▶ PROBLEM DETAILS
Nothing in the records may change. Output them all exactly.
:: INFORMATION SHOWN ::
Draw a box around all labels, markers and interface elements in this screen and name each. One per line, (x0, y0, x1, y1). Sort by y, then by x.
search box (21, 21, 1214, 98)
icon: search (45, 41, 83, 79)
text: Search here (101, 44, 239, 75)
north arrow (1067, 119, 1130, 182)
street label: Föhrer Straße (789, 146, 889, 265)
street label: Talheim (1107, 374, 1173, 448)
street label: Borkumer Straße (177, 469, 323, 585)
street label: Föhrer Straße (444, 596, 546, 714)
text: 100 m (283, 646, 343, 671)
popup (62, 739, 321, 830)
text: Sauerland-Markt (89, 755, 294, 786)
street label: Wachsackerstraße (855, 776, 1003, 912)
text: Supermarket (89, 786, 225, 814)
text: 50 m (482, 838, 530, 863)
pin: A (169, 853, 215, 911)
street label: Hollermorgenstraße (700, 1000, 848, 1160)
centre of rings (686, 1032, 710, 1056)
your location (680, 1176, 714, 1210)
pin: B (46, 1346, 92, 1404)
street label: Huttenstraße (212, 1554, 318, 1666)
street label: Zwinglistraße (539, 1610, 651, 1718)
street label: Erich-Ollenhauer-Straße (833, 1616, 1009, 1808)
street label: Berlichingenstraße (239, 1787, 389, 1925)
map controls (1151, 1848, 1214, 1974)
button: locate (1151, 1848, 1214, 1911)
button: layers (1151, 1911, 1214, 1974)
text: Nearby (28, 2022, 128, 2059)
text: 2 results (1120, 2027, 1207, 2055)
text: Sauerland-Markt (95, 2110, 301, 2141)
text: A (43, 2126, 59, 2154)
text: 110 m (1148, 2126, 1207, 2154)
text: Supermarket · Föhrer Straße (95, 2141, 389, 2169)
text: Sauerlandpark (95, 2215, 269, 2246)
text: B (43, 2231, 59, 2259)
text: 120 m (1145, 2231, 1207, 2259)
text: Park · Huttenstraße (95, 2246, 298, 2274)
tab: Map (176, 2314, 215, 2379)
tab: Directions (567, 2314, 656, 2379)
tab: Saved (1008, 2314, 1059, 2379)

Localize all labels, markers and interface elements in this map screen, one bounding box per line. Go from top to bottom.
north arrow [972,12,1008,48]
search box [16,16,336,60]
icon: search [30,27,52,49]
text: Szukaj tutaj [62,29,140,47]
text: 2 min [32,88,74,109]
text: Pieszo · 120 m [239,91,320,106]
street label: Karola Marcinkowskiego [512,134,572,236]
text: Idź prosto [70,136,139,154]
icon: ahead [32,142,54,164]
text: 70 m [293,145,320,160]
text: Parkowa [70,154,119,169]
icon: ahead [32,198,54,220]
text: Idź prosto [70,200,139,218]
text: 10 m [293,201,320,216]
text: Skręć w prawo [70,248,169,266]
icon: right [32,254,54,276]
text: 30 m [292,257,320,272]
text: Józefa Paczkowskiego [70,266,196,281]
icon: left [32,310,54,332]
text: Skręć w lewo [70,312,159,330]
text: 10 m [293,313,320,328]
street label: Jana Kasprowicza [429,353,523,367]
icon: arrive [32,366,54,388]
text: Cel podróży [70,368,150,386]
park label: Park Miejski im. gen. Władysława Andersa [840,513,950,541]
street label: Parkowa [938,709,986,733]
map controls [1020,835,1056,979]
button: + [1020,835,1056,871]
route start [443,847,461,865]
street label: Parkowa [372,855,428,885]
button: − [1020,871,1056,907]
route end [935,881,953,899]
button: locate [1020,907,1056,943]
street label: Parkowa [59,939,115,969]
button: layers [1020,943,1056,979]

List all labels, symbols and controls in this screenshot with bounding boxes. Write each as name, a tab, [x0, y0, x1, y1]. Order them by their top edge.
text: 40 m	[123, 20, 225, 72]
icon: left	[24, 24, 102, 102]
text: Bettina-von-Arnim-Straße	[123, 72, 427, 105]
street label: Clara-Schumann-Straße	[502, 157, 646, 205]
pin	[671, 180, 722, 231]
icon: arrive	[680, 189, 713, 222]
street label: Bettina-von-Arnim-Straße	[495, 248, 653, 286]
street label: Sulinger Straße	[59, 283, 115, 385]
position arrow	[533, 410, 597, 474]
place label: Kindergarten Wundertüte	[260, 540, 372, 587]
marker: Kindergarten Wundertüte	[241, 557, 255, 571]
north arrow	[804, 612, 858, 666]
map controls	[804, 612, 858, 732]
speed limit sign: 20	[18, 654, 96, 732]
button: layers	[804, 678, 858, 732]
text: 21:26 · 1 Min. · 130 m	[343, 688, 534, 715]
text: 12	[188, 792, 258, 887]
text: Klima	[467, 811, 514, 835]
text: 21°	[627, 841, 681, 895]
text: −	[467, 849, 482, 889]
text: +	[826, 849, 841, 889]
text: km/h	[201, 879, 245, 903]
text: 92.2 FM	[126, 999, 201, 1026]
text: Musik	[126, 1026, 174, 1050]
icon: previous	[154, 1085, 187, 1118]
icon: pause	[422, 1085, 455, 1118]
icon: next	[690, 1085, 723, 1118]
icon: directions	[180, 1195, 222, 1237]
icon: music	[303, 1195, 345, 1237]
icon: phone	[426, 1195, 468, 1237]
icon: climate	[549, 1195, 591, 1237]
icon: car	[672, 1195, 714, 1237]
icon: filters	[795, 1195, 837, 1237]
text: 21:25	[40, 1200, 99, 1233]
:::
▶ SOLUTION TO THIS PROBLEM
Draw a box around all labels, markers and interface elements in this screen and name each. One per line, (x0, y0, x1, y1). Sort by y, then by x.
search box (21, 21, 1214, 98)
icon: search (45, 41, 83, 79)
text: Search here (101, 44, 239, 75)
north arrow (1067, 119, 1130, 182)
street label: Föhrer Straße (789, 146, 889, 265)
street label: Talheim (1107, 374, 1173, 448)
street label: Borkumer Straße (177, 469, 323, 585)
street label: Föhrer Straße (444, 596, 546, 714)
text: 100 m (283, 646, 343, 671)
popup (62, 739, 321, 830)
text: Sauerland-Markt (89, 755, 294, 786)
street label: Wachsackerstraße (855, 776, 1003, 912)
text: Supermarket (89, 786, 225, 814)
text: 50 m (482, 838, 530, 863)
pin: A (169, 853, 215, 911)
street label: Hollermorgenstraße (700, 1000, 848, 1160)
centre of rings (686, 1032, 710, 1056)
your location (680, 1176, 714, 1210)
pin: B (46, 1346, 92, 1404)
street label: Huttenstraße (212, 1554, 318, 1666)
street label: Zwinglistraße (539, 1610, 651, 1718)
street label: Erich-Ollenhauer-Straße (833, 1616, 1009, 1808)
street label: Berlichingenstraße (239, 1787, 389, 1925)
map controls (1151, 1848, 1214, 1974)
button: locate (1151, 1848, 1214, 1911)
button: layers (1151, 1911, 1214, 1974)
text: Nearby (28, 2022, 128, 2059)
text: 2 results (1120, 2027, 1207, 2055)
text: Sauerland-Markt (95, 2110, 301, 2141)
text: A (43, 2126, 59, 2154)
text: 110 m (1148, 2126, 1207, 2154)
text: Supermarket · Föhrer Straße (95, 2141, 389, 2169)
text: Sauerlandpark (95, 2215, 269, 2246)
text: B (43, 2231, 59, 2259)
text: 120 m (1145, 2231, 1207, 2259)
text: Park · Huttenstraße (95, 2246, 298, 2274)
tab: Map (176, 2314, 215, 2379)
tab: Directions (567, 2314, 656, 2379)
tab: Saved (1008, 2314, 1059, 2379)

Localize all labels, markers and interface elements in this map screen, one bounding box per line. Go from top to bottom.
north arrow [972,12,1008,48]
search box [16,16,336,60]
icon: search [30,27,52,49]
text: Szukaj tutaj [62,29,140,47]
text: 2 min [32,88,74,109]
text: Pieszo · 120 m [239,91,320,106]
street label: Karola Marcinkowskiego [512,134,572,236]
text: Idź prosto [70,136,139,154]
icon: ahead [32,142,54,164]
text: 70 m [293,145,320,160]
text: Parkowa [70,154,119,169]
icon: ahead [32,198,54,220]
text: Idź prosto [70,200,139,218]
text: 10 m [293,201,320,216]
text: Skręć w prawo [70,248,169,266]
icon: right [32,254,54,276]
text: 30 m [292,257,320,272]
text: Józefa Paczkowskiego [70,266,196,281]
icon: left [32,310,54,332]
text: Skręć w lewo [70,312,159,330]
text: 10 m [293,313,320,328]
street label: Jana Kasprowicza [429,353,523,367]
icon: arrive [32,366,54,388]
text: Cel podróży [70,368,150,386]
park label: Park Miejski im. gen. Władysława Andersa [840,513,950,541]
street label: Parkowa [938,709,986,733]
map controls [1020,835,1056,979]
button: + [1020,835,1056,871]
route start [443,847,461,865]
street label: Parkowa [372,855,428,885]
button: − [1020,871,1056,907]
route end [935,881,953,899]
button: locate [1020,907,1056,943]
street label: Parkowa [59,939,115,969]
button: layers [1020,943,1056,979]

List all labels, symbols and controls in this screenshot with bounding boxes. Write each as name, a tab, [x0, y0, x1, y1]. Order them by their top edge.
text: 40 m	[123, 20, 225, 72]
icon: left	[24, 24, 102, 102]
text: Bettina-von-Arnim-Straße	[123, 72, 427, 105]
street label: Clara-Schumann-Straße	[502, 157, 646, 205]
pin	[671, 180, 722, 231]
icon: arrive	[680, 189, 713, 222]
street label: Bettina-von-Arnim-Straße	[495, 248, 653, 286]
street label: Sulinger Straße	[59, 283, 115, 385]
position arrow	[533, 410, 597, 474]
place label: Kindergarten Wundertüte	[260, 540, 372, 587]
marker: Kindergarten Wundertüte	[241, 557, 255, 571]
north arrow	[804, 612, 858, 666]
map controls	[804, 612, 858, 732]
speed limit sign: 20	[18, 654, 96, 732]
button: layers	[804, 678, 858, 732]
text: 21:26 · 1 Min. · 130 m	[343, 688, 534, 715]
text: 12	[188, 792, 258, 887]
text: Klima	[467, 811, 514, 835]
text: 21°	[627, 841, 681, 895]
text: −	[467, 849, 482, 889]
text: +	[826, 849, 841, 889]
text: km/h	[201, 879, 245, 903]
text: 92.2 FM	[126, 999, 201, 1026]
text: Musik	[126, 1026, 174, 1050]
icon: previous	[154, 1085, 187, 1118]
icon: pause	[422, 1085, 455, 1118]
icon: next	[690, 1085, 723, 1118]
icon: directions	[180, 1195, 222, 1237]
icon: music	[303, 1195, 345, 1237]
icon: phone	[426, 1195, 468, 1237]
icon: climate	[549, 1195, 591, 1237]
icon: car	[672, 1195, 714, 1237]
icon: filters	[795, 1195, 837, 1237]
text: 21:25	[40, 1200, 99, 1233]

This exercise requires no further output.